= Task to carry out =
Word for word, transcribe all of the records.

Stored data
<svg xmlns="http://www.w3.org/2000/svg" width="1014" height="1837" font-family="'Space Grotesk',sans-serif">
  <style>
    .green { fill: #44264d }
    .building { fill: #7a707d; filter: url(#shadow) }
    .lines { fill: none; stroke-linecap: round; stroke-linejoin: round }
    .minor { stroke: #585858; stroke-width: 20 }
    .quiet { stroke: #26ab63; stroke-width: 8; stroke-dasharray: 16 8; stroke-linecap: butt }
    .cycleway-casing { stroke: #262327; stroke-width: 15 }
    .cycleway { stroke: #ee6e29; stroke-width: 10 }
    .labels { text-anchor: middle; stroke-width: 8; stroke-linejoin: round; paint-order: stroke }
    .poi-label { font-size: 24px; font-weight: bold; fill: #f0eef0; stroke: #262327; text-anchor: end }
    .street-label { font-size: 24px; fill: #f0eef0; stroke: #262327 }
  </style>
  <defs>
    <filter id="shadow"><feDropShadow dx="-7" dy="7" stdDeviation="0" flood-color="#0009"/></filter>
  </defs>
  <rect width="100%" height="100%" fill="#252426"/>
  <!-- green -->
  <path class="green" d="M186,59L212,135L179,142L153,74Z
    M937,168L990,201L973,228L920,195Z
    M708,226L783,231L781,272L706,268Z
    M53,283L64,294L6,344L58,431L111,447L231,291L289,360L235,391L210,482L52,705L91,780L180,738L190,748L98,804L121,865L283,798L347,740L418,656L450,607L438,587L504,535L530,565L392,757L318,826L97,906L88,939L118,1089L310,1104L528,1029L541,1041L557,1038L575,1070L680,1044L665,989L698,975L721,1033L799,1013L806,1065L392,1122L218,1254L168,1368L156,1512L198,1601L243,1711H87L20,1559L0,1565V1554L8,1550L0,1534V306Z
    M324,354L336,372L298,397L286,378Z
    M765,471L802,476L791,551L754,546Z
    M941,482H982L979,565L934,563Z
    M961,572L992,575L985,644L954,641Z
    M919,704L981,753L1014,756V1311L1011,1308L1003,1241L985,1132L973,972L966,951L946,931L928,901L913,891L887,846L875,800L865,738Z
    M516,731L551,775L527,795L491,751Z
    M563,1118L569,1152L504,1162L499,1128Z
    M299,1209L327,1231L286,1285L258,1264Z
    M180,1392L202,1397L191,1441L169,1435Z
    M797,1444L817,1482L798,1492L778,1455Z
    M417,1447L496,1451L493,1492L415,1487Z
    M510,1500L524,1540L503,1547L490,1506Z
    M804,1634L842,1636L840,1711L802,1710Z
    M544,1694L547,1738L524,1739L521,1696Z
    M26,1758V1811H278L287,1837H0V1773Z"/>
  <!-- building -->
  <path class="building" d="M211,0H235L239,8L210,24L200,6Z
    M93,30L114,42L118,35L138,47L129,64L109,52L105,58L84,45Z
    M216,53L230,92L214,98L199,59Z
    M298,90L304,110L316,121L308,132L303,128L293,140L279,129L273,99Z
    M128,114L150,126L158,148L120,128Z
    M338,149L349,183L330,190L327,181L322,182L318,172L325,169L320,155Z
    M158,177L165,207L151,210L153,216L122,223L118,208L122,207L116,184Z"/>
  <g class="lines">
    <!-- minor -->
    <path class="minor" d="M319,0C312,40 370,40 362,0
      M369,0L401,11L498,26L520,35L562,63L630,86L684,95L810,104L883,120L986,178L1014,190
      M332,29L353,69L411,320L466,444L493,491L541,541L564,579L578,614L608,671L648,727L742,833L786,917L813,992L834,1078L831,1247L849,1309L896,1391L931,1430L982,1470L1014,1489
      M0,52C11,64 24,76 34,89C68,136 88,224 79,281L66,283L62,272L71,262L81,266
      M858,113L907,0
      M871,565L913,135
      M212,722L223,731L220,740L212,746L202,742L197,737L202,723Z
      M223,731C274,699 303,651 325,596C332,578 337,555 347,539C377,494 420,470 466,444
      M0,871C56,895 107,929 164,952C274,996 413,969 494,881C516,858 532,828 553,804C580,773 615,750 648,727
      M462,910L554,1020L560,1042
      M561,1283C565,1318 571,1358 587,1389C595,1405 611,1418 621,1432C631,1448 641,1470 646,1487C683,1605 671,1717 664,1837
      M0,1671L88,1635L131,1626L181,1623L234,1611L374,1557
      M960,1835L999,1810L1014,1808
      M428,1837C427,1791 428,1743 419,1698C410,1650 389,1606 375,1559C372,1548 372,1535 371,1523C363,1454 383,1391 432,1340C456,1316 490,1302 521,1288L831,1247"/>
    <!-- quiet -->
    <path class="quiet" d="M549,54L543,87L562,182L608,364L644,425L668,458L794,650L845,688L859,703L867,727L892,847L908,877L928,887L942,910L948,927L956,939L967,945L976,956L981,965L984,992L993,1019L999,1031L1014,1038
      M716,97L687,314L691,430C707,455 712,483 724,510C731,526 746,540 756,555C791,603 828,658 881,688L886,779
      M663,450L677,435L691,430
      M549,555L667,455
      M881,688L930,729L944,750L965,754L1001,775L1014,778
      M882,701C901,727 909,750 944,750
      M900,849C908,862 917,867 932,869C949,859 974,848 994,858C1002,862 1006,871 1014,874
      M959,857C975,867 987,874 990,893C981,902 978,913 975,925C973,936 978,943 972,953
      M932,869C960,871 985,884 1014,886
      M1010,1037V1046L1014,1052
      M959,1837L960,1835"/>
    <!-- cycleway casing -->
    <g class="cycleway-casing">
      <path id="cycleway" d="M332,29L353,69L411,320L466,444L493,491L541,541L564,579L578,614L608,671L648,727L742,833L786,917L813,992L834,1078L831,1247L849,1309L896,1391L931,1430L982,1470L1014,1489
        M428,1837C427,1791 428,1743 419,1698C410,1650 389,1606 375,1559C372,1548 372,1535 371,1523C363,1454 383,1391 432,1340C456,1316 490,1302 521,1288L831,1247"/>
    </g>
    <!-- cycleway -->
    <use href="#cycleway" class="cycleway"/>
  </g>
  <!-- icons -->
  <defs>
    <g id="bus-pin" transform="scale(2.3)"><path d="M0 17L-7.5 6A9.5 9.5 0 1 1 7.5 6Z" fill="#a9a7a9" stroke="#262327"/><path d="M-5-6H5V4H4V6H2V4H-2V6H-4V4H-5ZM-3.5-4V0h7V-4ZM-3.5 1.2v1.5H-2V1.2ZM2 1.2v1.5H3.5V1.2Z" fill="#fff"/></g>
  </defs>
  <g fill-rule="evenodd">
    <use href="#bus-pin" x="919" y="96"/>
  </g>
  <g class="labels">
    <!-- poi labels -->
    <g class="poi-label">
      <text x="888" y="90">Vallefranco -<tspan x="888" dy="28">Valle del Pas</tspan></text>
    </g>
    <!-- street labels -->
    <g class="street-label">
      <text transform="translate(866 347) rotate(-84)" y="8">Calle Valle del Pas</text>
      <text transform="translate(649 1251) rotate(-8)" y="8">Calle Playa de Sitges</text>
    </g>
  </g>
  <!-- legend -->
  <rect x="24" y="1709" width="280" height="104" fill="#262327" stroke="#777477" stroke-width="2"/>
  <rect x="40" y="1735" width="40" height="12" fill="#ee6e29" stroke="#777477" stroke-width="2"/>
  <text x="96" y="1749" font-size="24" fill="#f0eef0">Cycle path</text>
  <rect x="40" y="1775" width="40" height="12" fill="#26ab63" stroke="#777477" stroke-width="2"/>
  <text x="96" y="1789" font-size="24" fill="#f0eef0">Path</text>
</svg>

= Your response =
<svg xmlns="http://www.w3.org/2000/svg" width="1014" height="1837" font-family="'Space Grotesk',sans-serif">
  <style>
    .green { fill: #44264d }
    .building { fill: #7a707d; filter: url(#shadow) }
    .lines { fill: none; stroke-linecap: round; stroke-linejoin: round }
    .minor { stroke: #585858; stroke-width: 20 }
    .quiet { stroke: #26ab63; stroke-width: 8; stroke-dasharray: 16 8; stroke-linecap: butt }
    .cycleway-casing { stroke: #262327; stroke-width: 15 }
    .cycleway { stroke: #ee6e29; stroke-width: 10 }
    .labels { text-anchor: middle; stroke-width: 8; stroke-linejoin: round; paint-order: stroke }
    .poi-label { font-size: 24px; font-weight: bold; fill: #f0eef0; stroke: #262327; text-anchor: end }
    .street-label { font-size: 24px; fill: #f0eef0; stroke: #262327 }
  </style>
  <defs>
    <filter id="shadow"><feDropShadow dx="-7" dy="7" stdDeviation="0" flood-color="#0009"/></filter>
  </defs>
  <rect width="100%" height="100%" fill="#252426"/>
  <!-- green -->
  <path class="green" d="M186,59L212,135L179,142L153,74Z
    M937,168L990,201L973,228L920,195Z
    M708,226L783,231L781,272L706,268Z
    M53,283L64,294L6,344L58,431L111,447L231,291L289,360L235,391L210,482L52,705L91,780L180,738L190,748L98,804L121,865L283,798L347,740L418,656L450,607L438,587L504,535L530,565L392,757L318,826L97,906L88,939L118,1089L310,1104L528,1029L541,1041L557,1038L575,1070L680,1044L665,989L698,975L721,1033L799,1013L806,1065L392,1122L218,1254L168,1368L156,1512L198,1601L243,1711H87L20,1559L0,1565V1554L8,1550L0,1534V306Z
    M324,354L336,372L298,397L286,378Z
    M765,471L802,476L791,551L754,546Z
    M941,482H982L979,565L934,563Z
    M961,572L992,575L985,644L954,641Z
    M919,704L981,753L1014,756V1311L1011,1308L1003,1241L985,1132L973,972L966,951L946,931L928,901L913,891L887,846L875,800L865,738Z
    M516,731L551,775L527,795L491,751Z
    M563,1118L569,1152L504,1162L499,1128Z
    M299,1209L327,1231L286,1285L258,1264Z
    M180,1392L202,1397L191,1441L169,1435Z
    M797,1444L817,1482L798,1492L778,1455Z
    M417,1447L496,1451L493,1492L415,1487Z
    M510,1500L524,1540L503,1547L490,1506Z
    M804,1634L842,1636L840,1711L802,1710Z
    M544,1694L547,1738L524,1739L521,1696Z
    M26,1758V1811H278L287,1837H0V1773Z"/>
  <!-- building -->
  <path class="building" d="M211,0H235L239,8L210,24L200,6Z
    M93,30L114,42L118,35L138,47L129,64L109,52L105,58L84,45Z
    M216,53L230,92L214,98L199,59Z
    M298,90L304,110L316,121L308,132L303,128L293,140L279,129L273,99Z
    M128,114L150,126L158,148L120,128Z
    M338,149L349,183L330,190L327,181L322,182L318,172L325,169L320,155Z
    M158,177L165,207L151,210L153,216L122,223L118,208L122,207L116,184Z"/>
  <g class="lines">
    <!-- minor -->
    <path class="minor" d="M319,0C312,40 370,40 362,0
      M369,0L401,11L498,26L520,35L562,63L630,86L684,95L810,104L883,120L986,178L1014,190
      M332,29L353,69L411,320L466,444L493,491L541,541L564,579L578,614L608,671L648,727L742,833L786,917L813,992L834,1078L831,1247L849,1309L896,1391L931,1430L982,1470L1014,1489
      M0,52C11,64 24,76 34,89C68,136 88,224 79,281L66,283L62,272L71,262L81,266
      M858,113L907,0
      M871,565L913,135
      M212,722L223,731L220,740L212,746L202,742L197,737L202,723Z
      M223,731C274,699 303,651 325,596C332,578 337,555 347,539C377,494 420,470 466,444
      M0,871C56,895 107,929 164,952C274,996 413,969 494,881C516,858 532,828 553,804C580,773 615,750 648,727
      M462,910L554,1020L560,1042
      M561,1283C565,1318 571,1358 587,1389C595,1405 611,1418 621,1432C631,1448 641,1470 646,1487C683,1605 671,1717 664,1837
      M0,1671L88,1635L131,1626L181,1623L234,1611L374,1557
      M960,1835L999,1810L1014,1808
      M428,1837C427,1791 428,1743 419,1698C410,1650 389,1606 375,1559C372,1548 372,1535 371,1523C363,1454 383,1391 432,1340C456,1316 490,1302 521,1288L831,1247"/>
    <!-- quiet -->
    <path class="quiet" d="M549,54L543,87L562,182L608,364L644,425L668,458L794,650L845,688L859,703L867,727L892,847L908,877L928,887L942,910L948,927L956,939L967,945L976,956L981,965L984,992L993,1019L999,1031L1014,1038
      M716,97L687,314L691,430C707,455 712,483 724,510C731,526 746,540 756,555C791,603 828,658 881,688L886,779
      M663,450L677,435L691,430
      M549,555L667,455
      M881,688L930,729L944,750L965,754L1001,775L1014,778
      M882,701C901,727 909,750 944,750
      M900,849C908,862 917,867 932,869C949,859 974,848 994,858C1002,862 1006,871 1014,874
      M959,857C975,867 987,874 990,893C981,902 978,913 975,925C973,936 978,943 972,953
      M932,869C960,871 985,884 1014,886
      M1010,1037V1046L1014,1052
      M959,1837L960,1835"/>
    <!-- cycleway casing -->
    <g class="cycleway-casing">
      <path id="cycleway" d="M332,29L353,69L411,320L466,444L493,491L541,541L564,579L578,614L608,671L648,727L742,833L786,917L813,992L834,1078L831,1247L849,1309L896,1391L931,1430L982,1470L1014,1489
        M428,1837C427,1791 428,1743 419,1698C410,1650 389,1606 375,1559C372,1548 372,1535 371,1523C363,1454 383,1391 432,1340C456,1316 490,1302 521,1288L831,1247"/>
    </g>
    <!-- cycleway -->
    <use href="#cycleway" class="cycleway"/>
  </g>
  <!-- icons -->
  <defs>
    <g id="bus-pin" transform="scale(2.3)"><path d="M0 17L-7.5 6A9.5 9.5 0 1 1 7.5 6Z" fill="#a9a7a9" stroke="#262327"/><path d="M-5-6H5V4H4V6H2V4H-2V6H-4V4H-5ZM-3.5-4V0h7V-4ZM-3.5 1.2v1.5H-2V1.2ZM2 1.2v1.5H3.5V1.2Z" fill="#fff"/></g>
  </defs>
  <g fill-rule="evenodd">
    <use href="#bus-pin" x="919" y="96"/>
  </g>
  <g class="labels">
    <!-- poi labels -->
    <g class="poi-label">
      <text x="888" y="90">Vallefranco -<tspan x="888" dy="28">Valle del Pas</tspan></text>
    </g>
    <!-- street labels -->
    <g class="street-label">
      <text transform="translate(866 347) rotate(-84)" y="8">Calle Valle del Pas</text>
      <text transform="translate(649 1251) rotate(-8)" y="8">Calle Playa de Sitges</text>
    </g>
  </g>
  <!-- legend -->
  <rect x="24" y="1709" width="280" height="104" fill="#262327" stroke="#777477" stroke-width="2"/>
  <rect x="40" y="1735" width="40" height="12" fill="#ee6e29" stroke="#777477" stroke-width="2"/>
  <text x="96" y="1749" font-size="24" fill="#f0eef0">Cycle path</text>
  <rect x="40" y="1775" width="40" height="12" fill="#26ab63" stroke="#777477" stroke-width="2"/>
  <text x="96" y="1789" font-size="24" fill="#f0eef0">Path</text>
</svg>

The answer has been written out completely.